# SOURCE DOCUMENT
BEGIN

Elections Ontario violated the law – refused to inform voters of right to decline their ballot in its election ads
Declined ballots decreased by more than 7,000 compared to 2014 but unmarked ballots increased by almost 11,000 – did poorly trained poll station workers prevent thousands from declining their ballot? Did the ban on scrutineers seeing many ballots affect the outcome?
Despite Elections Ontario’s negligence, Ontario voter turnout increased 7.7% from 2014 to 58% total, but still 7th lowest since Confederation – is Elections Ontario’s voter education effective? What other changes would help increase voter turnout?
FOR IMMEDIATE RELEASE:
Wednesday, April 24, 2019
OTTAWA – Today, following the release of Elections Ontario’s report on the 2018 Ontario election, Democracy Watch called for a public inquiry into parts of Elections Ontario’s running of the election given:
- Elections Ontario violated the law by failing to do ads informing voters of their right to decline their ballot (i.e. vote “none of the above”);
- A huge increase in unmarked ballots raises questions about whether thousands were prohibited from declining their ballot (NOTE: Buried in Appendix A on page 64 of Elections Ontario’s report is the finding that of voters surveyed post-election who faced a barrier to voting, 29% identified “inefficient or poorly trained staff” as the top barrier (a 22% increase from 2014));
- There are questions about whether banning scrutineers from even seeing ballots at polling stations that used electronic counting machines affected outcomes, and;
- Overall questions about Elections Ontario’s voter education efforts as voter turnout was the seventh lowest percentage since 1867.
See Backgrounder below for details about these key problems with Elections Ontario’s running of the election.
“An inquiry is needed into Elections Ontario’s running of the provincial election because it refused to inform voters of all their voting rights in its election ads, and there is evidence that the legal rights of thousands of voters were violated while scrutineers were prohibited from viewing ballots,” said Duff Conacher, Co-founder of Democracy Watch. “Voter turnout will go up significantly only if the voting system is changed, if Elections Ontario does effective voter education and polling station worker training properly, and if the parties make changes to end undemocratic elections and dishonest, unethical government.”
“Some voters may not support any party that has a candidate in their riding or may not support any of the parties’ platforms, and they have the right to be informed by Elections Ontario that they have the right to vote for ‘none of the above’ by declining their ballot,” said Conacher. “Ontario’s politicians gave voters the right to decline their ballot in 1975, and for more than 40 years Elections Ontario has negligently and illegally refused to inform voters that they have this right and to train polling station workers properly so they don’t stop voters from exercising their right to decline their ballot.”

END

# EXPLORE THE MATERIAL
**A)** In the press release on Elections Ontario, what year did Ontario's politicians give voters the right to decline their ballot?
**B)** Write the next few paragraphs of the press release on Elections Ontario, starting after its final sentence.
The listing placed after this press release has no role in this work.

# GIVEN MATERIAL
BEGIN

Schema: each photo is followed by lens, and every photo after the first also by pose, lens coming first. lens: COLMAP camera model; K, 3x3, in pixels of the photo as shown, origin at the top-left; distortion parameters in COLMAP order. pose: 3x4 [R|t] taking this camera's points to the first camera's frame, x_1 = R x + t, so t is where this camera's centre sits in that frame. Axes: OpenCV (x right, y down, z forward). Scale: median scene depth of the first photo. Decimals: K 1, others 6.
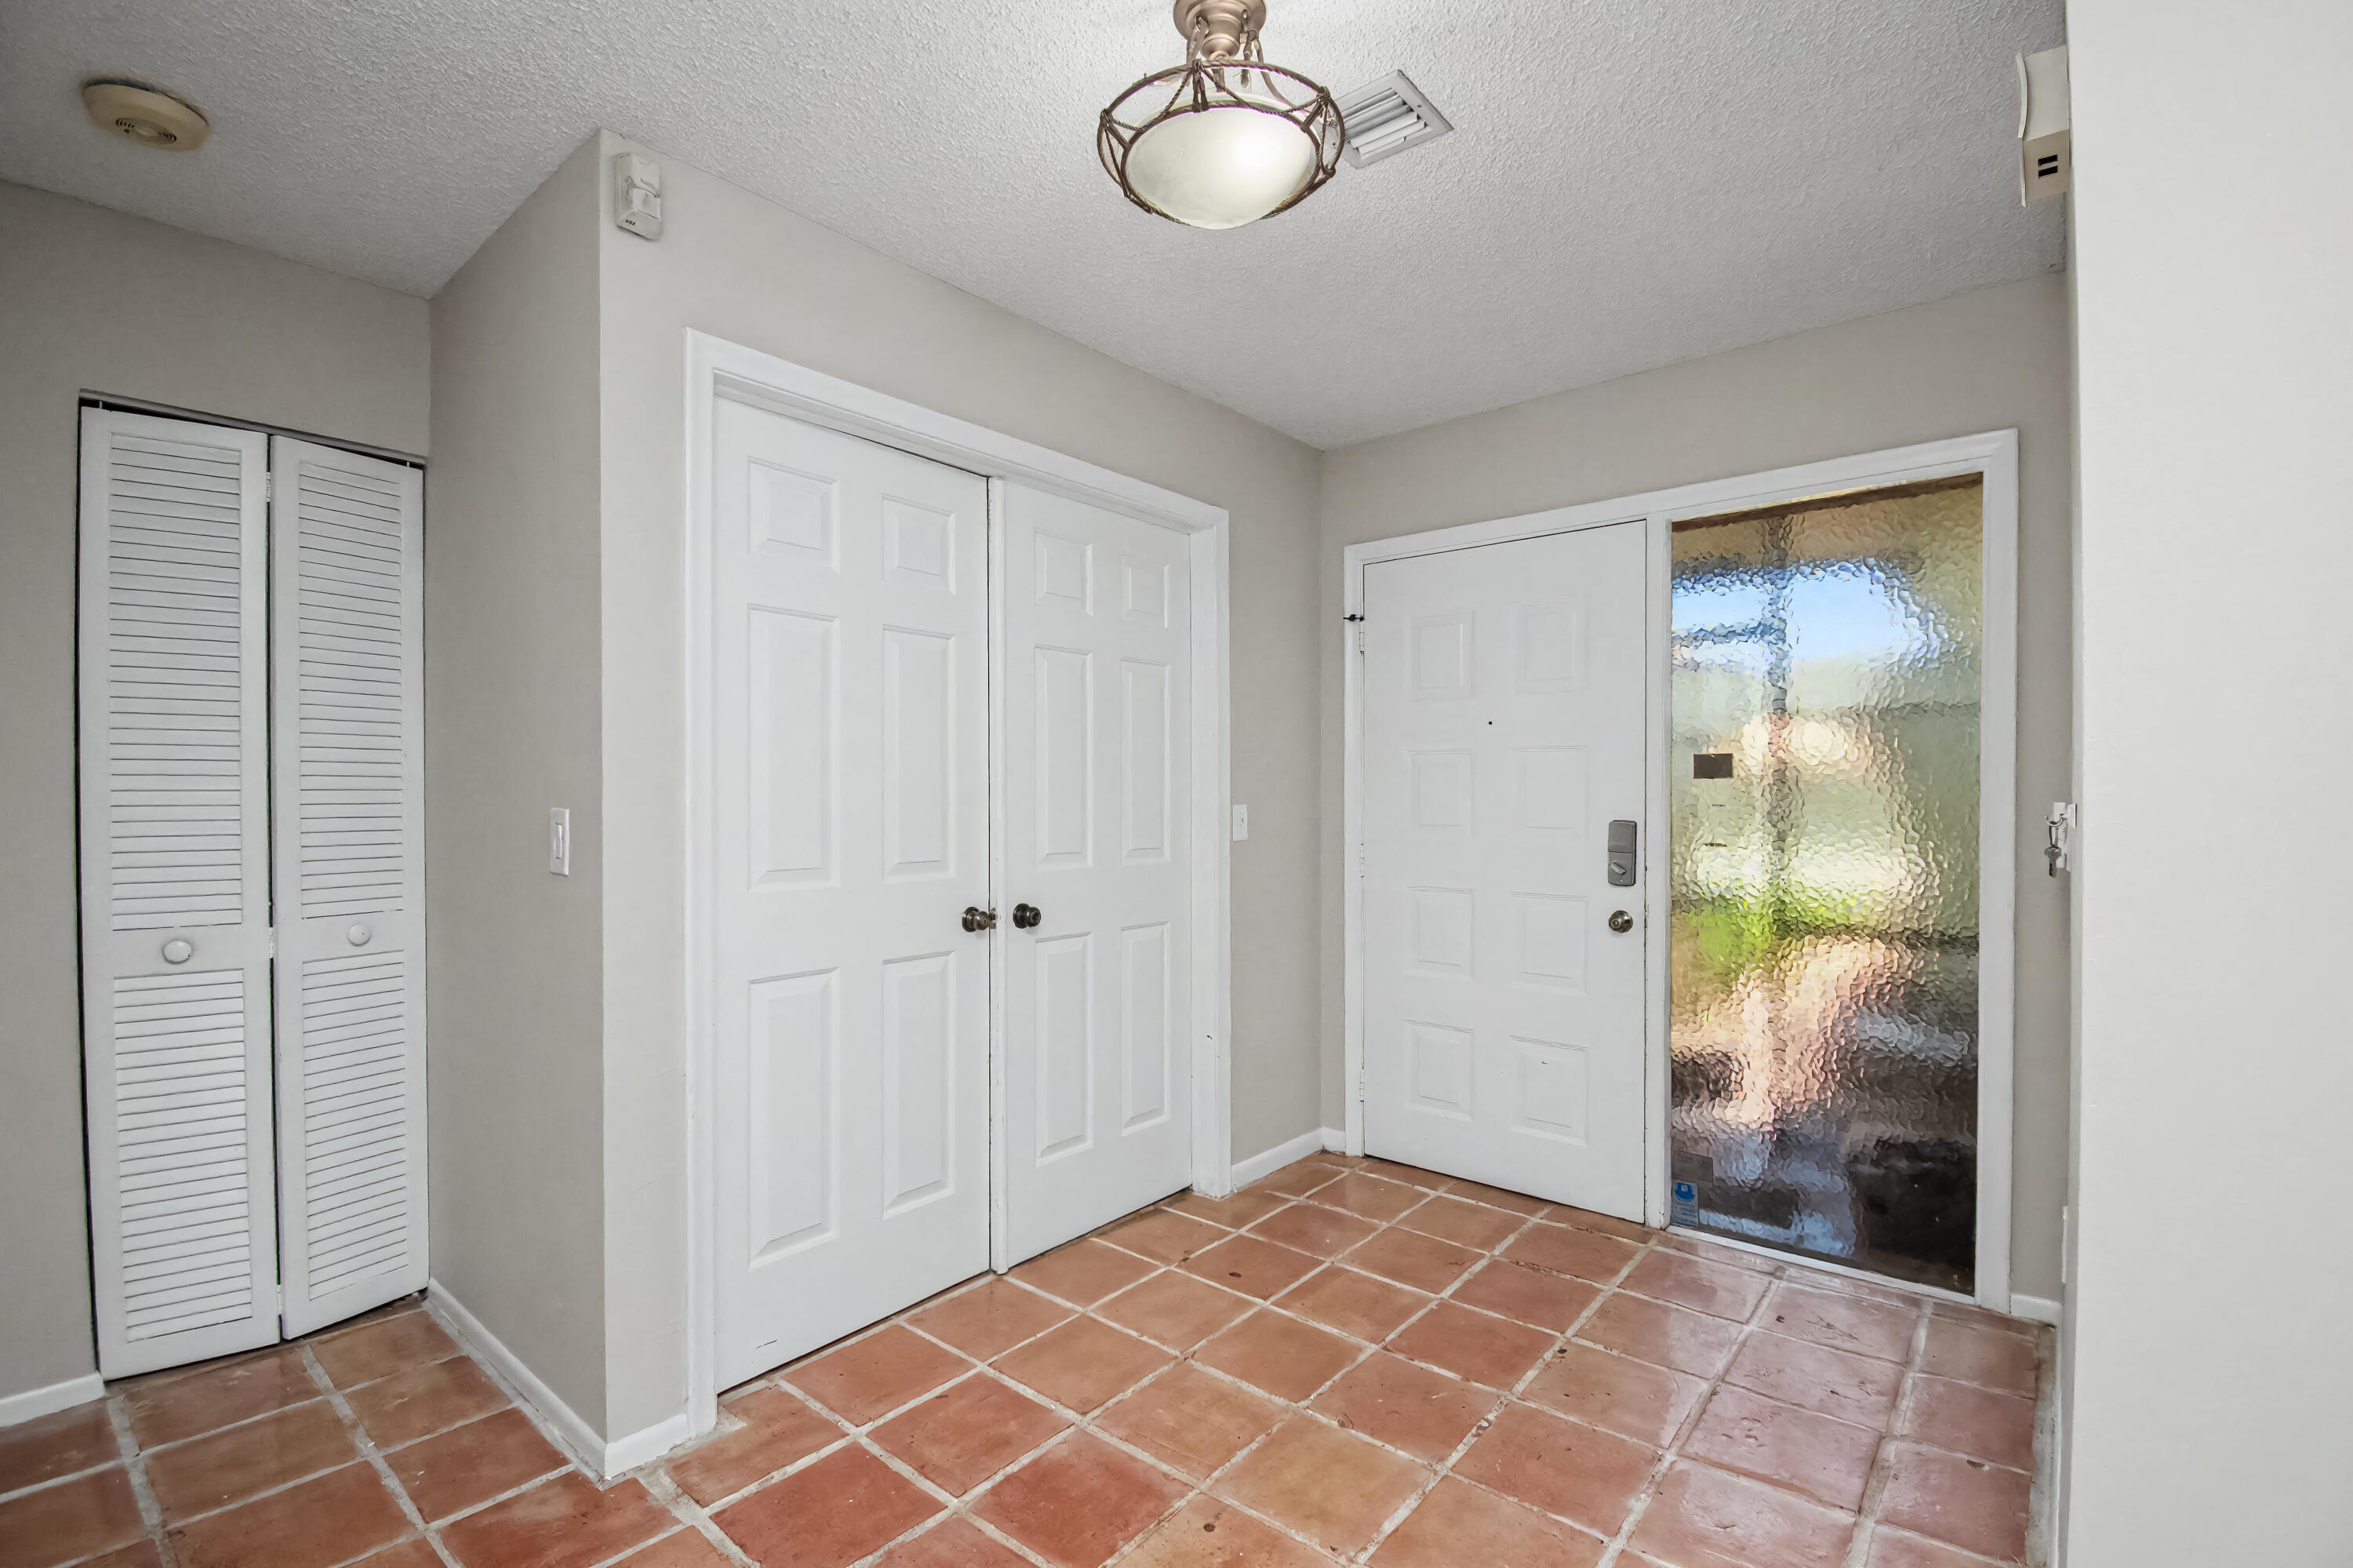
lens RADIAL K [[1044.9, 0, 1188.7], [0, 1044.9, 782.6], [0, 0, 1]] dist [0.018649, -0.025462]
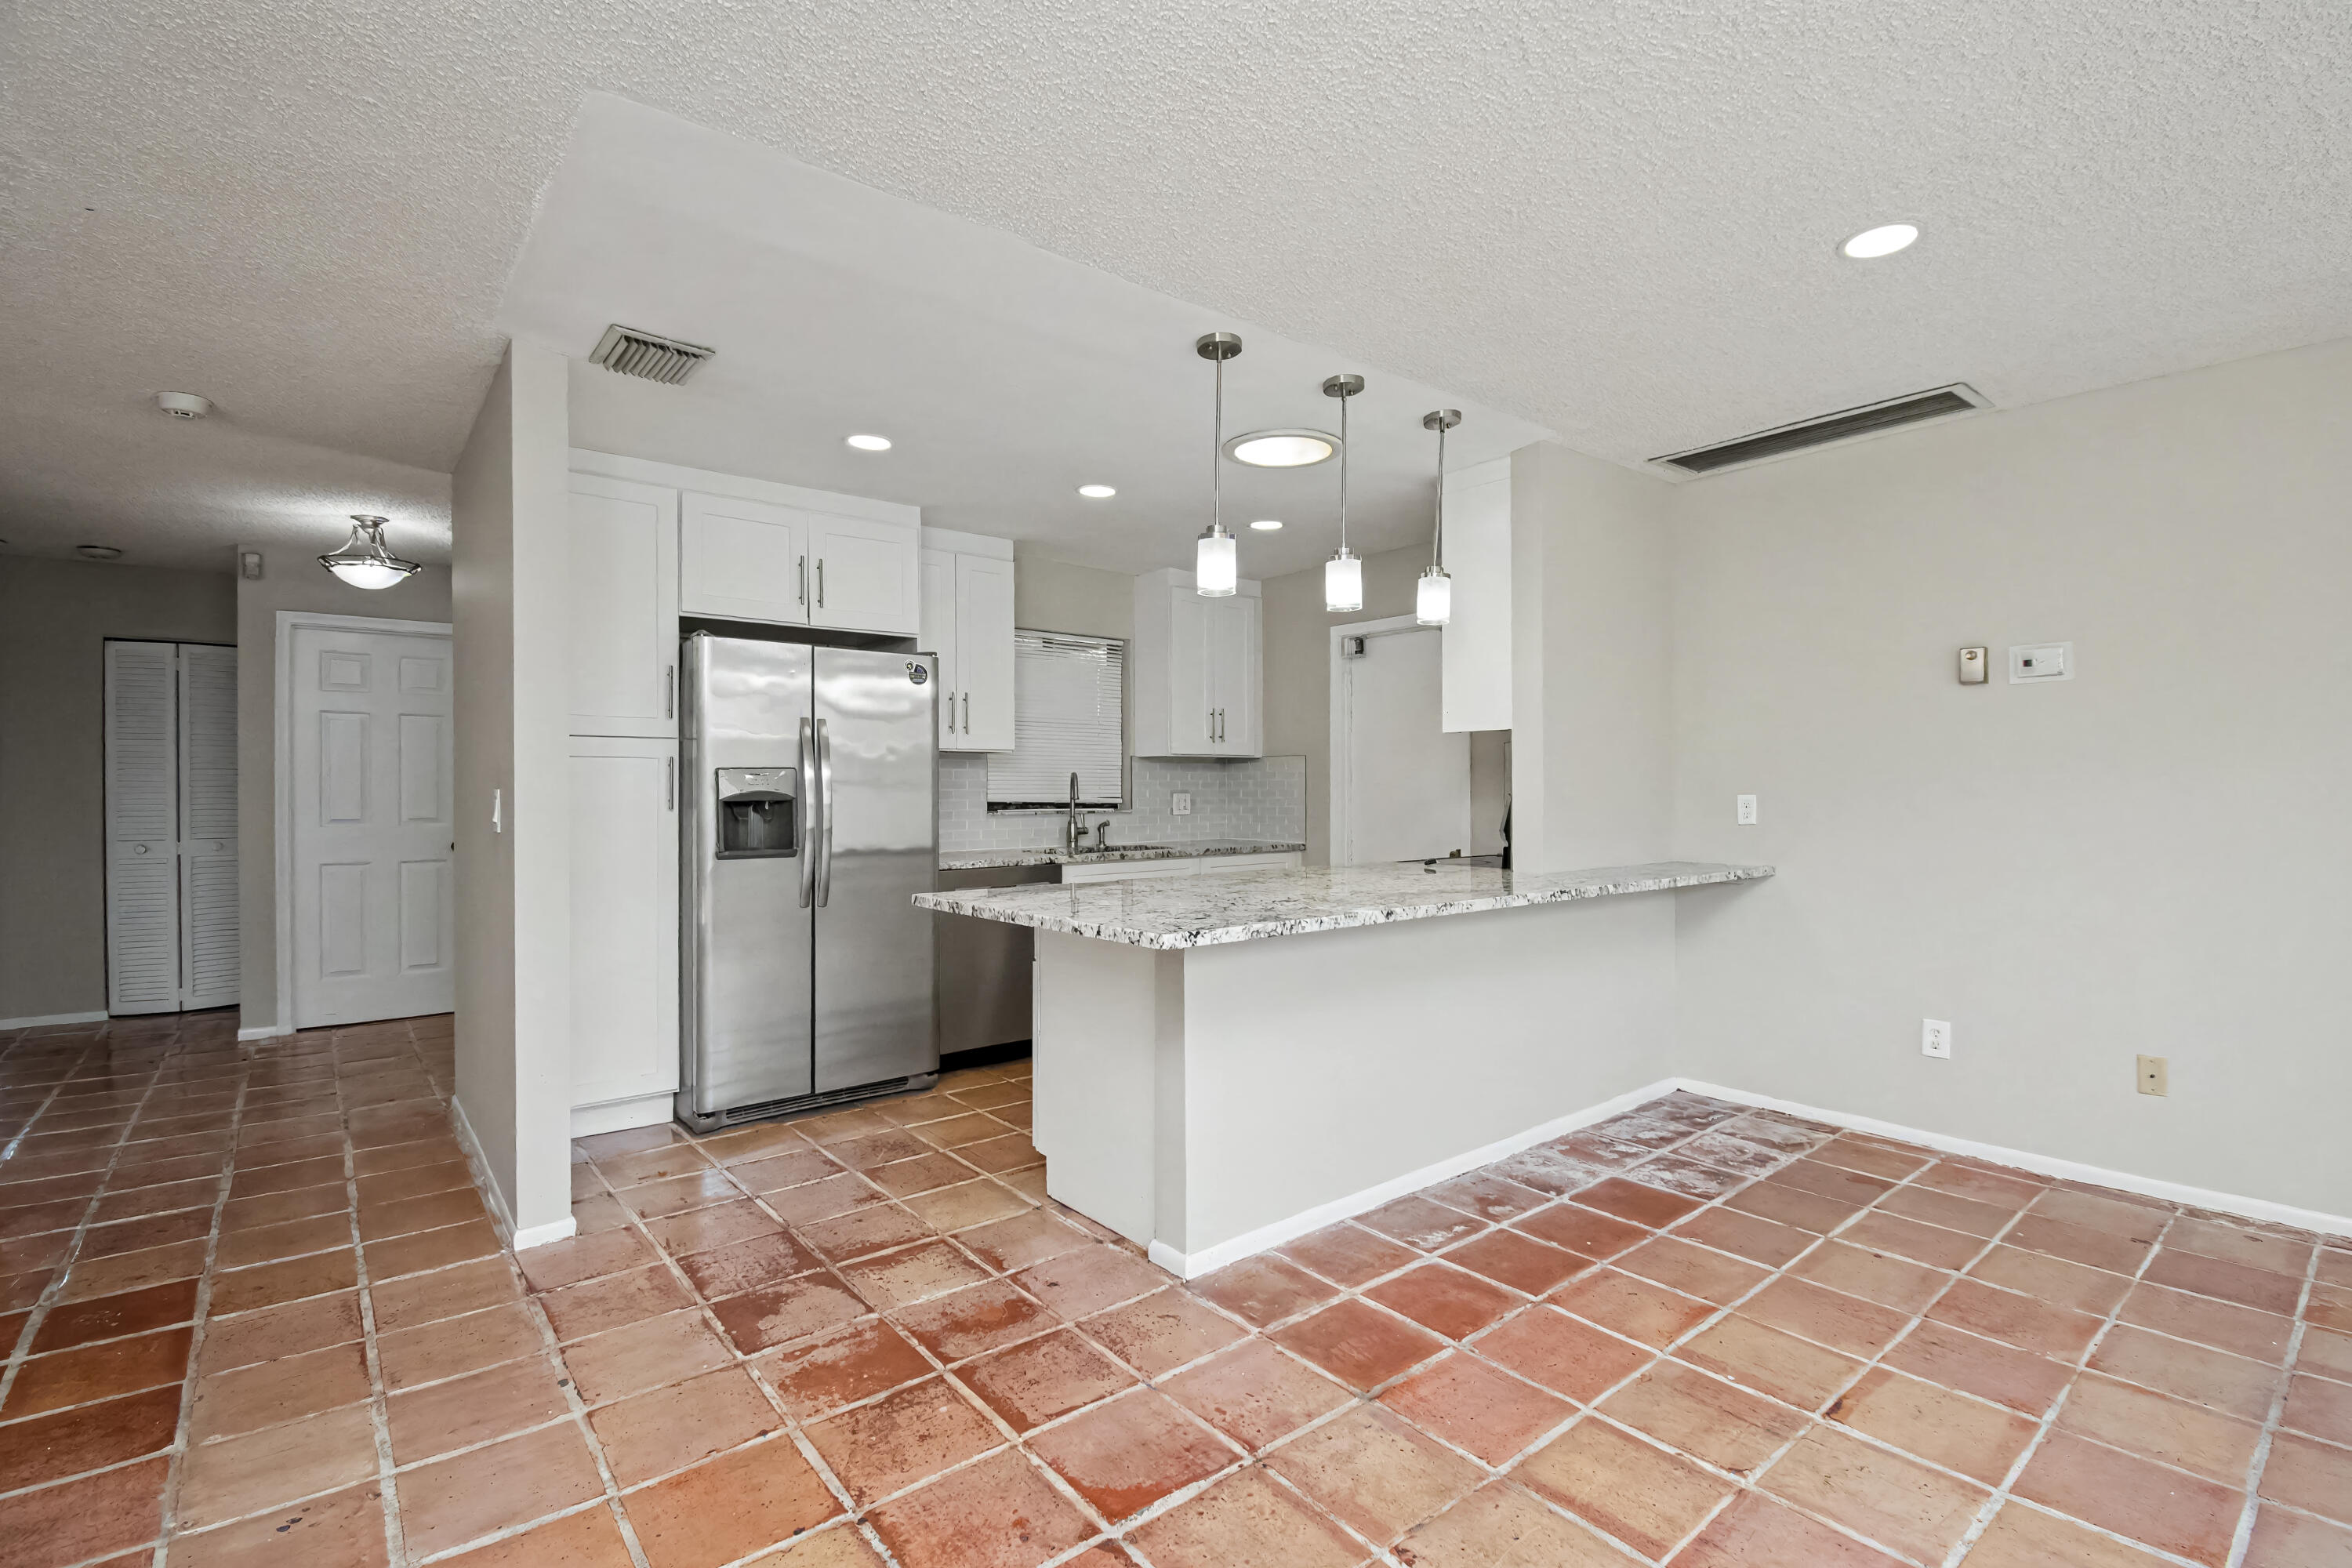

END

# RESPONSES FOR EACH TASK
**A)** 1975

**B)**
Ontario parties must make the following changes if they want to increase voter turnout up to the past modern high of 65% (in 1990) let alone 73% (in 1971):
- pass an honesty-in-politics law that gives voters an easy, low-cost way to file complaints to the Integrity Commissioner, and gives the Commissioner the power to penalize misleaders (and requires MPPs who switch parties in-between elections to resign and run in a by-election);
- change the voting system to provide a more accurate representation of the popular vote results in each election in the seats held by each party in the legislature (as in many other countries) while ensuring that all elected officials are supported by, and are accountable to, voters in each riding/constituency (with a safeguard to ensure that a party with a low-level, narrow-base of support does not have a disproportionately high level of power in the legislature), and;
- strengthen provincial political ethics, political finance, lobbying, open government, and whistleblower protection laws.
These changes would give voters many more reasons to vote because they would know that voting for a specific party would mean their vote would count and the party’s promises would be kept, and they would be more assured of democratic good government overall no matter which party won.
As well, moving the fixed election date to the last Monday in October, with many advanced voting days including on weekends, would make it easier for people with kids, and students, to follow and participate in the election campaign, and have the identification needed to vote, and to vote.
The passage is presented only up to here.